OCR MEI FP1 (Further Pure Mathematics 1) 2005 January

1 You are given the matrix \(\mathbf { M } = \left( \begin{array} { r r } 2 & 3
- 2 & 1 \end{array} \right)\).
Find the inverse of \(\mathbf { M }\).
The transformation associated with \(\mathbf { M }\) is applied to a figure of area 2 square units. What is the area of the transformed figure?

2

1. Show that \(\frac { 1 } { r + 1 } - \frac { 1 } { r + 2 } = \frac { 1 } { ( r + 1 ) ( r + 2 ) }\).
2. Hence use the method of differences to find the sum of the series $$\sum _ { r = 1 } ^ { n } \frac { 1 } { ( r + 1 ) ( r + 2 ) }$$

3

1. Solve the equation \(\frac { 1 } { x + 2 } = 3 x + 4\).
2. Solve the inequality \(\frac { 1 } { x + 2 } \leqslant 3 x + 4\).

4 Find \(\sum _ { r = 1 } ^ { n } r ^ { 2 } ( r + 2 )\), giving your answer in a factorised form.

5 The roots of the cubic equation \(x ^ { 3 } + 2 x ^ { 2 } + x - 3 = 0\) are \(\alpha , \beta\) and \(\gamma\).
Find the cubic equation whose roots are \(\alpha + 1 , \beta + 1\) and \(\gamma + 1\), simplifying your answer as far as you can.

6 Prove by induction that \(\sum _ { r = 1 } ^ { n } r 2 ^ { r - 1 } = 1 + ( n - 1 ) 2 ^ { n }\).

7 A curve has equation \(y = \frac { ( 2 x - 3 ) ( x + 1 ) } { ( x + 4 ) ( x - 2 ) }\).

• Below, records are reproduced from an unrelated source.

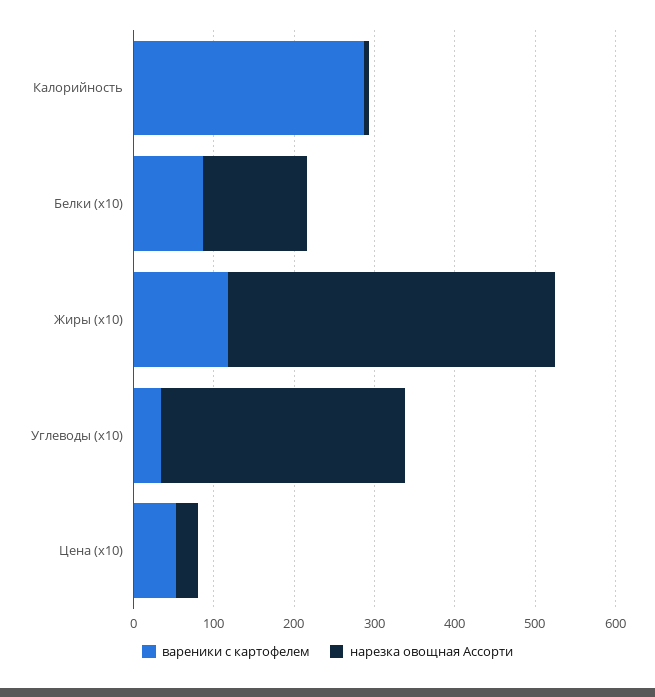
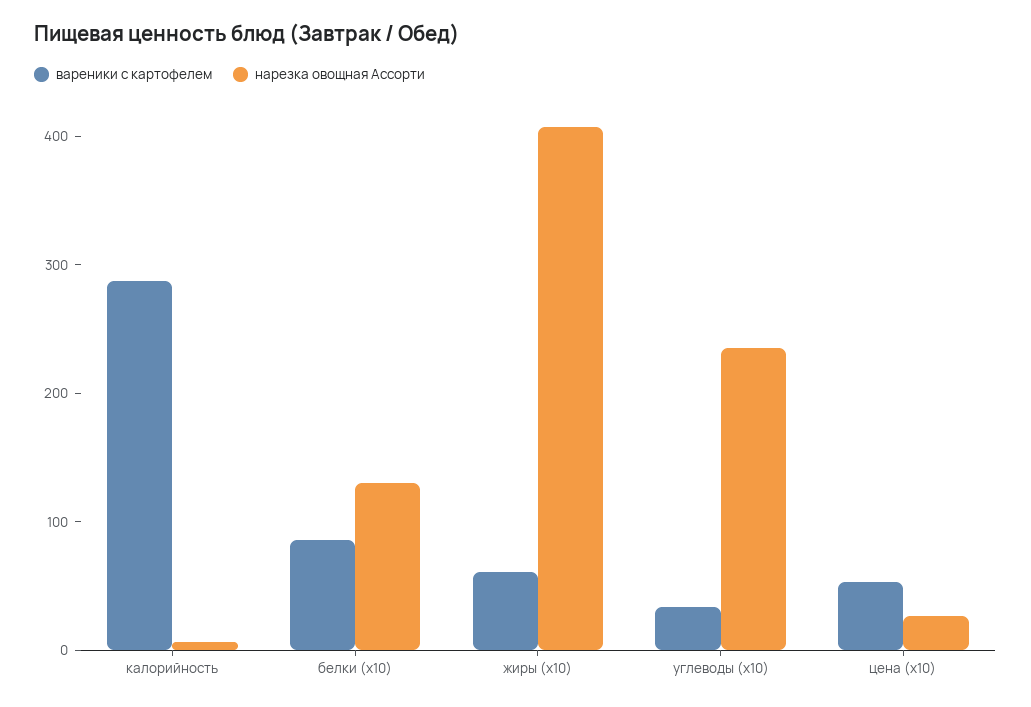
  {
    "вареники с картофелем": {
      "Калорийность": 280,
      "Белки (x10)": 80,
-     "Жиры (x10)": 120,
+     "Жиры (x10)": 60,
      "Углеводы (x10)": 40,
      "Цена (x10)": 60
    },
    "нарезка овощная Ассорти": {
      "Калорийность": 0,
      "Белки (x10)": 120,
      "Жиры (x10)": 400,
-     "Углеводы (x10)": 300,
+     "Углеводы (x10)": 240,
      "Цена (x10)": 20
    }
  }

1. Write down the values of \(x\) for which \(y = 0\).
2. Write down the equations of the three asymptotes.
3. Determine whether the curve approaches the horizontal asymptote from above or from below for
   (A) large positive values of \(x\),
   (B) large negative values of \(x\).
4. Sketch the curve.
5. Solve the inequality \(\frac { ( 2 x - 3 ) ( x + 1 ) } { ( x + 4 ) ( x - 2 ) } \leqslant 2\).

8 Two complex numbers are given by \(\alpha = 2 - \mathrm { j }\) and \(\beta = - 1 + 2 \mathrm { j }\).

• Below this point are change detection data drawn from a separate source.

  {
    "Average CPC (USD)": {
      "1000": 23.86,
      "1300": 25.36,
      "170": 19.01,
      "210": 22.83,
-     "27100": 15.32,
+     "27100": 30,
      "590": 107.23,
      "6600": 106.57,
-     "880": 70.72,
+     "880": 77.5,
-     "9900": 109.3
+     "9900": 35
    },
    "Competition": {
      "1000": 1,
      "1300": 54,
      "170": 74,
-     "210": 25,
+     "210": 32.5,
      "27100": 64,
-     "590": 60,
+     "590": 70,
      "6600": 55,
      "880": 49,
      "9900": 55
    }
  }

1. Find \(\alpha + \beta , \alpha \beta\) and \(\frac { \alpha } { \beta }\) in the form \(a + b \mathrm { j }\), showing your working.
2. Find the modulus of \(\alpha\), leaving your answer in surd form. Find also the argument of \(\alpha\).
3. Sketch the locus \(| z - \alpha | = 2\) on an Argand diagram.
4. On a separate Argand diagram, sketch the locus \(\arg ( z - \beta ) = \frac { 1 } { 4 } \pi\).

9 You are given the matrix \(\mathbf { M } = \left( \begin{array} { r r } 0.8 & 0.6
0.6 & - 0.8 \end{array} \right)\).

1. Calculate \(\mathbf { M } ^ { 2 }\). You are now given that the matrix \(M\) represents a reflection in a line through the origin.
2. Explain how your answer to part (i) relates to this information.
3. By investigating the invariant points of the reflection, find the equation of the mirror line.
4. Describe fully the transformation represented by the matrix \(\mathbf { P } = \left( \begin{array} { c c } 0.8 & - 0.6
   0.6 & 0.8 \end{array} \right)\).
5. A composite transformation is formed by the transformation represented by \(\mathbf { P }\) followed by the transformation represented by \(\mathbf { M }\). Find the single matrix that represents this composite transformation.
6. The composite transformation described in part ( \(\mathbf { v }\) ) is equivalent to a single reflection. What is the equation of the mirror line of this reflection?